— Что на ужин? — спросила Алиса, легонько гладя рукой щеку Шарля, который молча водил пальцем по цветочному узору на обоях.
Ирис тоже присела на кровать, на самый краешек, и с бесконечным восторгом погрузилась в созерцание собственного отражения в зеркальном шкафу. Она провела ладонью по длинным и прямым светлым волосам, восхищаясь их блеском, затем повернулась в три четверти и любовно оглядела себя в новом ракурсе.
— Фондю, — с закрытыми глазами ответил Венсан.
Ирис уже стояла перед зеркалом в профиль и с дотошностью геометра изучала расстояние, отделявшее ее голый пупок от пояса штанов. Потом крутанулась на месте, вихрем взметнув гриву волос, улыбнулась своему отражению и рассмеялась, словно была один на один с кем-то, кого пыталась соблазнить через зеркальное стекло. Венсан, похоже, задремал. Шарль, от которого не ускользнул ни один придурочный жест сестры, продолжал блуждать взглядом по обоям. Алиса рывком вскочила, немного нервно хмыкнула и вышла из комнаты. Вот всегда так. Дня без нее прожить не могут, хоть режь их.
Внизу сидели Поль и Виктор, какие-то притихшие и непохожие на себя. Обычное дело при встрече младшего поколения обоих семейств. Как будто столкнулись две команды — городских крыс и крыс-полевок.
— Не лезь, сами разберутся, — на ходу шепнула ей Клотильда, направляясь на кухню.
За ней по пятам следовала тетя Фига. Судя по увлеченности сигаретой и очередными байками, помощи от нее племянница вряд ли дождется. При появлении второй сестры она оживилась — свежая аудитория, — но тут Пьер позвал всех к столу. Молодежь усадили на одном конце, тетю Фигу — между мужчинами. Анри как существу практически бесполому досталось почетное место без собеседников. Алиса сидела напротив тетки и с удивлением смотрела на ее прическу, производившую странное впечатление.
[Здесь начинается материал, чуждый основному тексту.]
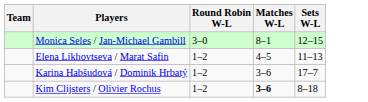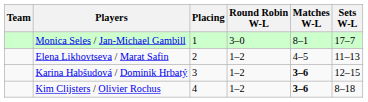+ column: Placing | 1 | 2 | 3 | 4
Monica Seles / Jan-Michael Gambill | Sets W-L: 12–15 -> 17–7
Karina Habšudová / Dominik Hrbatý | Matches W-L: normal -> bold
Karina Habšudová / Dominik Hrbatý | Sets W-L: 17–7 -> 12–15
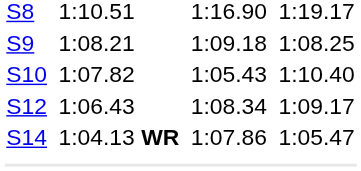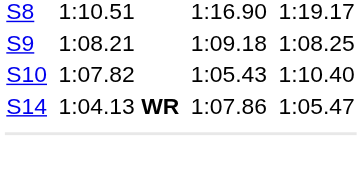- row: S12 | 1:06.43 | 1:08.34 | 1:09.17
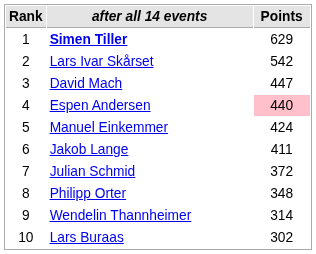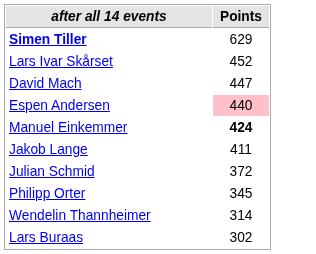- column: Rank | 1 | 2 | 3 | 4 | 5 | 6 | 7 | 8 | 9 | 10
Lars Ivar Skårset | Points: 542 -> 452
Manuel Einkemmer | Points: normal -> bold
Philipp Orter | Points: 348 -> 345
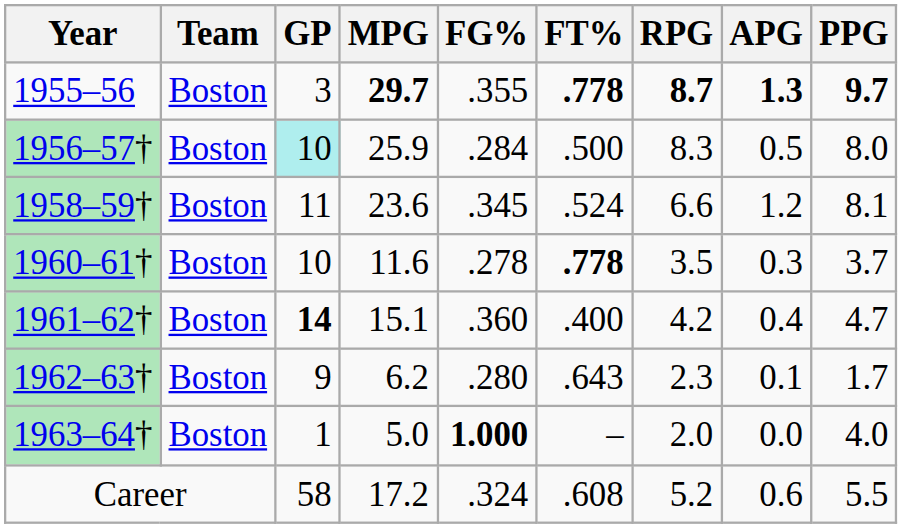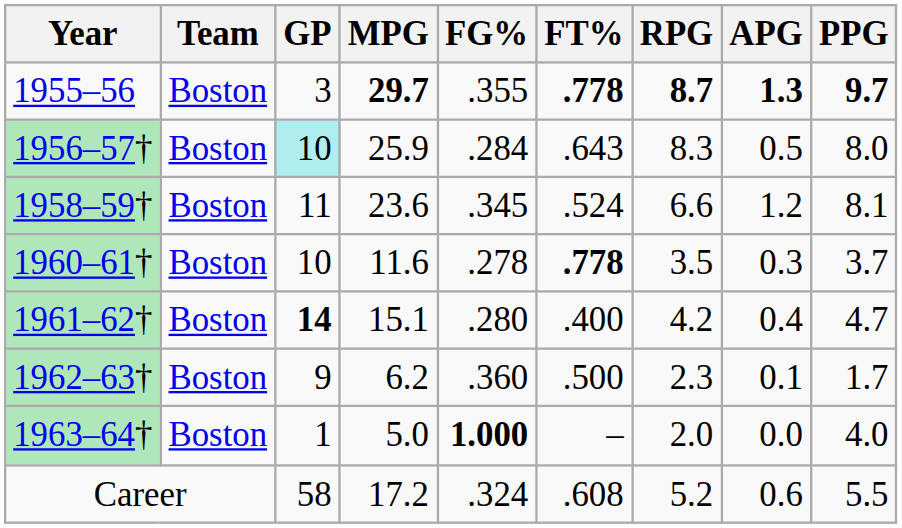1956–57† | FT%: .500 -> .643
1961–62† | FG%: .360 -> .280
1962–63† | FG%: .280 -> .360
1962–63† | FT%: .643 -> .500
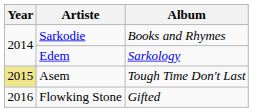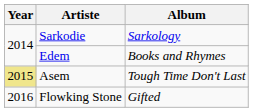Sarkodie | Album: Books and Rhymes -> Sarkology
Edem | Album: Sarkology -> Books and Rhymes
Густая пакля крашеных волос топорщилась на голове, словно ее хозяйка так и не избавилась от своей шапки. Правда, цвет сменился — был черный, стал голубой.
Пьер колдовал над подставкой, которая по идее должна была нагреваться и не давать остывать маслу в сковородке. Они с женой вели безмолвный, но весьма напряженный диалог, обмениваясь свирепыми взглядами, говорившими: видишь, опять не пашет; сколько раз просила купить новую; да подожди, сейчас заработает, просто давно не включали… Алиса прямо-таки ощущала, до чего измотана сестра, изнемогающая от любви к ним всем и не умеющая выразить эту любовь иначе, чем стремясь всех их накормить.
Тетя Фига, следуя давно заведенному ритуалу, пустилась в воспоминания об Оноре. Ее поколение привыкло оживлять мертвых, оставляя им место за столом, но никогда их не оплакивало.